Hello. I'm using systemd 219 on Ubuntu 15.04. I have the following line in /etc/fstab: \\192.168.1.110\ExtHDD /mnt/nas cifs vers=3.0,nofail,credentials=/etc/net_pass,uid=1000,gid=1000 0 0 "sudo mount /mnt/nas/" works properly in this case. Hovewer, fstab-generator creates an incorrect mount unit: # Automatically generated by systemd-fstab-generator [Unit] SourcePath=/etc/fstab Documentation=man:fstab(5) man:systemd-fstab-generator(8) [Mount] What=\192.168.1.110\ExtHDD Where=/mnt/nas Type=cifs Options=vers=3.0,nofail,credentials=/etc/net_pass,uid=1000,gid=1000 Note a missing backslash before the IP address. "systemctl status mnt-nas.mount" obviously tells that unit wasn't able to start: марта 31 20:23:32 artyom-H97-D3H mount[7360]: mount.cifs: bad UNC (\192.168.1.110\ExtHDD) Let's add more backslashes to the CIFS path: \\\\192.168.1.110\\ExtHDD /mnt/nas cifs vers=3.0,nofail,credentials=/etc/net_pass,uid=1000,gid=1000 0 0 In this case, generated mount unit is correct: # Automatically generated by systemd-fstab-generator [Unit] SourcePath=/etc/fstab Documentation=man:fstab(5) man:systemd-fstab-generator(8) [Mount] What=\\192.168.1.110\ExtHDD Where=/mnt/nas Type=cifs Options=vers=3.0,nofail,x-gvfs-show,credentials=/etc/nas_passwd,uid=1000,gid=1000,cache=loose However, mount commands refuses to work: $ sudo mount /mnt/nas mount.cifs: bad UNC (\\\\192.168.1.110\\ExtHDD) I don't precisely know if fstab entries should contain escape characters (extra backslashes). Nonetheless, fstab-generator and mount command should have the same behaviour anyway.

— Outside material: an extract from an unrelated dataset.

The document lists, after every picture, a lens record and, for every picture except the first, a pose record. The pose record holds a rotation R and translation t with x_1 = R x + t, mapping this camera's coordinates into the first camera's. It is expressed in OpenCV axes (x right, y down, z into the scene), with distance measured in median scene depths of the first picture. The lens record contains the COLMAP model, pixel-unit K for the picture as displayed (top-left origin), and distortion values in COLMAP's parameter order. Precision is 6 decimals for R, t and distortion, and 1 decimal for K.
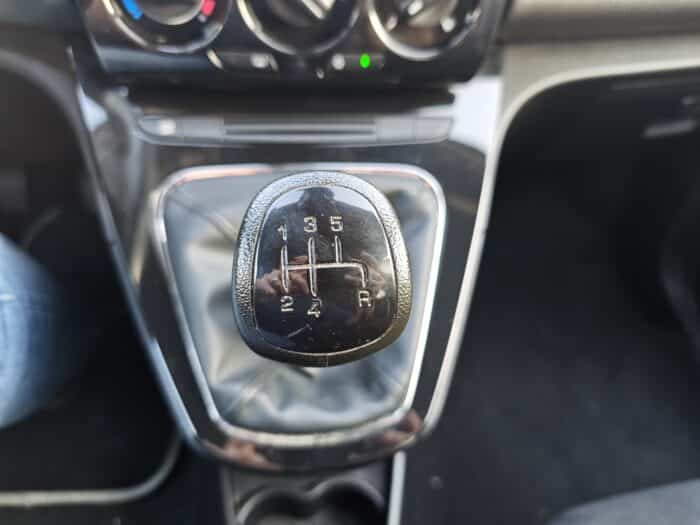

Note that fstab should contain forward slashes for cifs, e. g. //192.168.1.110/ExtHDD in your case. Where did you see the backslashes documented? This documentation should be fixed. Or was that added by some tool? Which one? Nevertheless, this shouldn't be unescaped by the fstab generator.
This unescaping is already done by getmntent(). With an fstab entry like \\1.2.3.4\stuff /mnt/stuff cifs defaults,nofail 0 0 the me->mnt_fsname is \1.2.3.4\stuff. fstab uses \ as an escape character, so I'm afraid this pretty much behaves as specified and you have to escape \ too if you use them (i. e. use \\\\1.2.3.4...). It's best to avoid those at all and use forward slashes for CIFS mounts.